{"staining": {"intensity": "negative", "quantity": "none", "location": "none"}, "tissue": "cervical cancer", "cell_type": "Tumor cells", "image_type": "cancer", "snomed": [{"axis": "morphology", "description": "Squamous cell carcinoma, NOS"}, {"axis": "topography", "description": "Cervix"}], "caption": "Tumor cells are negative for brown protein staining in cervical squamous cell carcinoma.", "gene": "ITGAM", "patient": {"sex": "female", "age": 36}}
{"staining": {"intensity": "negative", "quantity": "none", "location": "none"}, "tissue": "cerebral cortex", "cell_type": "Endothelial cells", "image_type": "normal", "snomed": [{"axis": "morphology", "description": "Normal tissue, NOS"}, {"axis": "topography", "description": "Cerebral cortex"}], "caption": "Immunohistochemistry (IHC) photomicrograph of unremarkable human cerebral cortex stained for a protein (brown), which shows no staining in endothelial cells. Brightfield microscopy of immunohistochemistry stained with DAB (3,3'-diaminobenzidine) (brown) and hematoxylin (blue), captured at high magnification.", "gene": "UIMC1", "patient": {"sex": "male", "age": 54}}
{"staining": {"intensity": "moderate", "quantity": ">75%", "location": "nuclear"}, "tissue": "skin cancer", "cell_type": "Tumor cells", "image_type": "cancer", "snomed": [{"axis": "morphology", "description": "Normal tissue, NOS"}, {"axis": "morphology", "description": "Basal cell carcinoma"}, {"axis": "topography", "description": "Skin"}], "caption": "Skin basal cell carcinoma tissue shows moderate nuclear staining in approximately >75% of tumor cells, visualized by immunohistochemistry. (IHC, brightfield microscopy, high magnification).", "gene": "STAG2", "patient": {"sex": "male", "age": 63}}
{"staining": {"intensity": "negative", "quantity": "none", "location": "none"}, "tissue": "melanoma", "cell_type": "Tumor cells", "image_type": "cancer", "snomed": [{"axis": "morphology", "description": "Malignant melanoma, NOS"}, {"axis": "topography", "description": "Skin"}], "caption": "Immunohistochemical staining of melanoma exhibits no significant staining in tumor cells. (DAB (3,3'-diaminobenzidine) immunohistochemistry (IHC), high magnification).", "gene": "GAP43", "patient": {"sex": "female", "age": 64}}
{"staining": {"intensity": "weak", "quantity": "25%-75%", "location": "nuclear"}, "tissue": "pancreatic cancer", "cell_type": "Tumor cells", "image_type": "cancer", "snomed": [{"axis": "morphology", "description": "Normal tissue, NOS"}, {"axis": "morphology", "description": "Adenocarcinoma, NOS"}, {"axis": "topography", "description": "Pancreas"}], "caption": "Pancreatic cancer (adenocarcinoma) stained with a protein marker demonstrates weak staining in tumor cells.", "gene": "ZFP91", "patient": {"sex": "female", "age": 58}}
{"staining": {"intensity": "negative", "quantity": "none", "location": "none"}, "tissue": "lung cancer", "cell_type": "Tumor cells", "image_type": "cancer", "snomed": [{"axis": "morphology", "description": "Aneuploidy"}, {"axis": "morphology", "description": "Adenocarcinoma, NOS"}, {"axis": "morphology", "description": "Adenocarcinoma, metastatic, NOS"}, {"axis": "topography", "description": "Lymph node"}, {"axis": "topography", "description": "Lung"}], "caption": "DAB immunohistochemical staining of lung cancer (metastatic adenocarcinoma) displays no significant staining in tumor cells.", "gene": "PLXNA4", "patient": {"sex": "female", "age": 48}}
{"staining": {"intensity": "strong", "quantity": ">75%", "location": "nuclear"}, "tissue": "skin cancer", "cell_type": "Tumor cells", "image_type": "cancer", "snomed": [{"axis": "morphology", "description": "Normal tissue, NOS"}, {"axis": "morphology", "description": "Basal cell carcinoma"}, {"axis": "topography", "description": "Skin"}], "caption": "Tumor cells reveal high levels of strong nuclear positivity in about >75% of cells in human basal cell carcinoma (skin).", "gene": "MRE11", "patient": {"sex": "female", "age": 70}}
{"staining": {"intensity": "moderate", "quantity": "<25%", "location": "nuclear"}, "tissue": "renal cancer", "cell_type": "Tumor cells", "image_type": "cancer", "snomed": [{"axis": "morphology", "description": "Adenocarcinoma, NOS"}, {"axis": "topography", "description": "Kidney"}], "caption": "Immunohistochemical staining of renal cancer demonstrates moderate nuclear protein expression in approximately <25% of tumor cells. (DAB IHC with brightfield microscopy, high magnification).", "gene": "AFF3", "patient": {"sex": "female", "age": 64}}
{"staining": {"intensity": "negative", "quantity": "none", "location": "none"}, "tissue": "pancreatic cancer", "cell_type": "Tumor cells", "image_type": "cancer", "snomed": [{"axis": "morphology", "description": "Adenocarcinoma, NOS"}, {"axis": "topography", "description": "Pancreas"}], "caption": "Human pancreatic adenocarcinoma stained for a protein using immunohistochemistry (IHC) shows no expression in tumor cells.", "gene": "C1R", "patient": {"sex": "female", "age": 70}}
********
* [Task brief]: Copy out every line of the data in which the word "diaminobenzidine" is found.

* [Reply to the exercise]:
{"staining": {"intensity": "negative", "quantity": "none", "location": "none"}, "tissue": "cerebral cortex", "cell_type": "Endothelial cells", "image_type": "normal", "snomed": [{"axis": "morphology", "description": "Normal tissue, NOS"}, {"axis": "topography", "description": "Cerebral cortex"}], "caption": "Immunohistochemistry (IHC) photomicrograph of unremarkable human cerebral cortex stained for a protein (brown), which shows no staining in endothelial cells. Brightfield microscopy of immunohistochemistry stained with DAB (3,3'-diaminobenzidine) (brown) and hematoxylin (blue), captured at high magnification.", "gene": "UIMC1", "patient": {"sex": "male", "age": 54}}
{"staining": {"intensity": "negative", "quantity": "none", "location": "none"}, "tissue": "melanoma", "cell_type": "Tumor cells", "image_type": "cancer", "snomed": [{"axis": "morphology", "description": "Malignant melanoma, NOS"}, {"axis": "topography", "description": "Skin"}], "caption": "Immunohistochemical staining of melanoma exhibits no significant staining in tumor cells. (DAB (3,3'-diaminobenzidine) immunohistochemistry (IHC), high magnification).", "gene": "GAP43", "patient": {"sex": "female", "age": 64}}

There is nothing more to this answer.